Referring to FIG. 3, the pyroglutamyl aminopeptidase in the RA patients with seronegative rheumatoid arthritis was still highly expressed at 96±5 ng/mL, which was much higher than the cut-off value of 57.28 ng/ml, P<0.001, indicating that pyroglutamyl aminopeptidase can be used for the diagnosis of seronegative rheumatoid arthritis.

Example 4

An RA mouse model including 12 male DBA/1 mice was constructed. Lipopolysaccharide and Freund's adjuvant were completely emulsified to obtain a emulsified solution. The emulsified solution was administered intradermally at a dose of 0.2 mg on day 0 and day 7. Generally, an inflammatory response of joint would occur in 10-13 days. A thickness of a paw of each mouse was measured using a vernier caliper with 0.01 mm precision, and clinical scoring was performed based on two parameters as shown in Table 2: inflammation severity in a toe and swelling degree of the paw.

The score of each mouse was the sum of inflammation score of the toe and the swelling score of the paw, where a maximum was 14 points. The score of 1.5 or above was considered a successful model construction. These RA model-constructed mice were then randomly re-grouped and continued with subsequent administration experiments.

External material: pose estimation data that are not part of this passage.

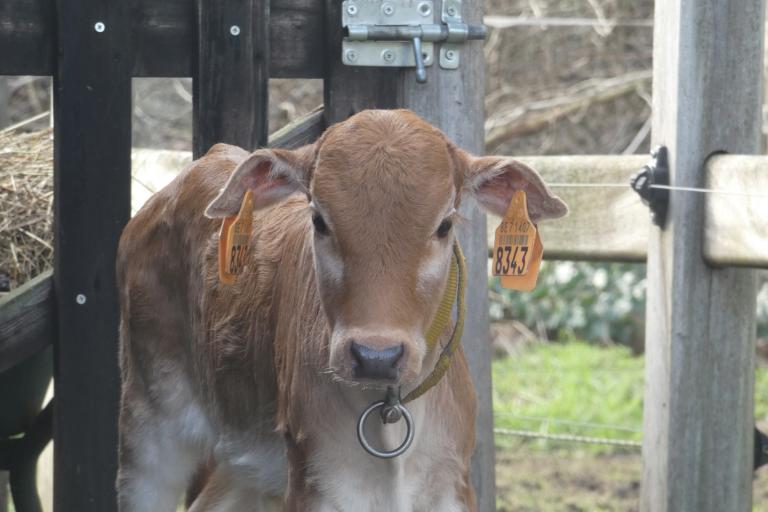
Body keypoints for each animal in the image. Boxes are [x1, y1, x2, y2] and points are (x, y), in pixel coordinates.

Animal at [117, 107, 568, 508]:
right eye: (319, 219)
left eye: (444, 224)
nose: (376, 356)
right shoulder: (316, 485)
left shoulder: (451, 487)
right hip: (146, 428)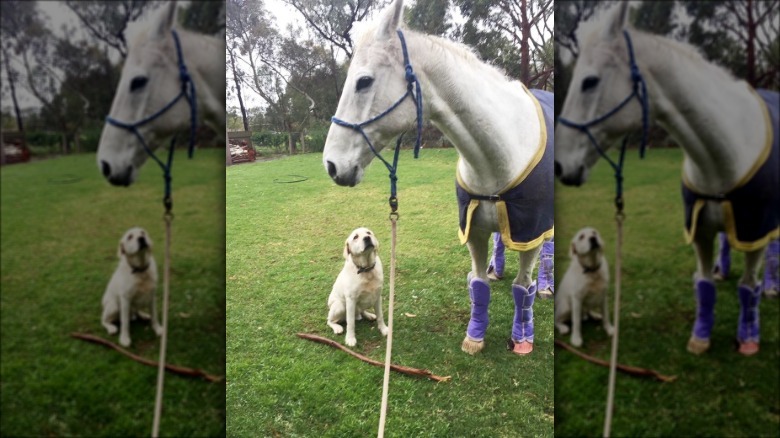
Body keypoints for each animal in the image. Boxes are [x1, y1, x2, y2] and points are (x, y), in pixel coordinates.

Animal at [322, 0, 554, 355]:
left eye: (363, 81)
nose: (332, 165)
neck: (500, 150)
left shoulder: (531, 233)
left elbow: (522, 288)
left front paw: (522, 338)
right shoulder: (474, 229)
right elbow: (479, 284)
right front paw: (475, 336)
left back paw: (545, 287)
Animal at [555, 3, 779, 356]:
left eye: (589, 82)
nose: (560, 165)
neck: (724, 153)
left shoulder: (755, 229)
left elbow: (748, 287)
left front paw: (748, 337)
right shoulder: (700, 229)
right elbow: (703, 284)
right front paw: (700, 336)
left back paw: (770, 288)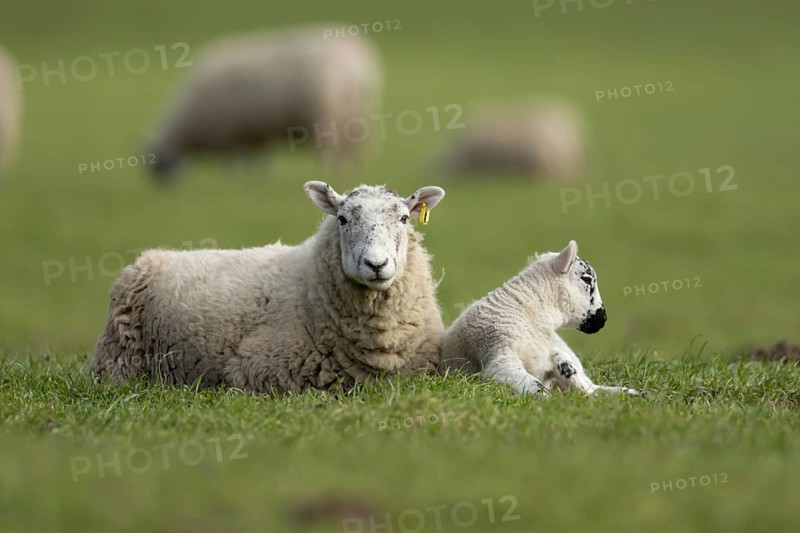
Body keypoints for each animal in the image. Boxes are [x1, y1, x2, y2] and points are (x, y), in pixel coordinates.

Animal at [91, 181, 446, 393]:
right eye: (343, 219)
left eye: (404, 219)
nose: (376, 264)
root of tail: (150, 259)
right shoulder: (256, 369)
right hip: (118, 364)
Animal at [147, 25, 381, 181]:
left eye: (158, 165)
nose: (166, 189)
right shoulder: (253, 132)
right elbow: (259, 159)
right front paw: (258, 178)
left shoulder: (226, 134)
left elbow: (231, 162)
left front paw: (232, 179)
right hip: (356, 115)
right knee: (353, 147)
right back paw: (348, 171)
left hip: (326, 114)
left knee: (329, 150)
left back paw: (327, 171)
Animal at [440, 240, 642, 396]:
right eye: (586, 279)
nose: (604, 318)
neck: (528, 312)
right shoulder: (499, 354)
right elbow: (536, 387)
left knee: (589, 387)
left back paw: (632, 394)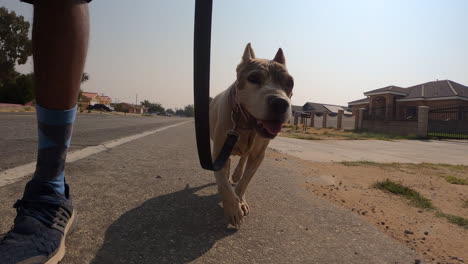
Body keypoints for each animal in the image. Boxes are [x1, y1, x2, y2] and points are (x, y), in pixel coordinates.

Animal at [210, 43, 294, 227]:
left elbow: (245, 181)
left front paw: (240, 201)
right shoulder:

Ten mice with successful modeling with 3 points scores were selected to continue the experiment. The experiment was divided into a model control group and a drug administration group, with 5 mice in each group. The mice in the model control group received no treatment, while the mice in the drug administration group were orally administered methotrexate via gavage at t a dose of 14 mg/kg/week once a day for three weeks. Methotrexate was a cornerstone drug for the treatment of rheumatoid arthritis. 2018 Chinese Guidelines for the Diagnosis and Treatment of Rheumatoid Arthritis recommended a single use of methotrexate or as a cornerstone drug for combination therapy. After the treatment began, CIA scores were carried out to each mouse every two weeks, and blood was collected from a tail vein to determine the content of pyroglutamyl aminopeptidase in blood through a Mouse Pyroglutamyl-peptidase 1 (PGPEP1) ELISA Kit. The results showed that the CIA score and the content of pyroglutamyl aminopeptidase basically unchanged, where the CIA score was about 3.0, and an average content of pyroglutamyl aminopeptidase was about 90 ng/ml. In addition, the drug administration group was plotted with the CIA score as an abscissa and the content of pyroglutamyl aminopeptidase as an ordinate. Results were shown in FIG. 4. As the CIA score of the drug administration group gradually decreased, the content of pyroglutamyl aminopeptidase also gradually decreased. A regression equation was Y=23.02X+20.52, with a goodness of fit of R²=0.9888.

After the RA model-constructed mice received methotrexate treatment, the concentration of pyroglutamate aminopeptidase 1 (PGP-1) in their serums gradually decreased with the treatment time, and its downward trend was consistent with the improvement trend of the inflammatory score, which indicates that PGP-1 can be used to reflect the disease progression during the treatment process and has potential prognostic assessment value.

In conclusion, the above experimental data indicated that the level of pyroglutamyl aminopeptidase was positively correlated with the progression degree of the RA, suggesting that the level of pyroglutamyl aminopeptidase in serum can be used for classification of the RA and prognostic assessment.

Described above are detailed description of the present disclosure, which are not intended to limit the disclosure. It should be understood that various modifications and replacements made by those of ordinary skill in the art without departing from the spirit of the present disclosure shall fall within the scope of this application defined by the appended claims.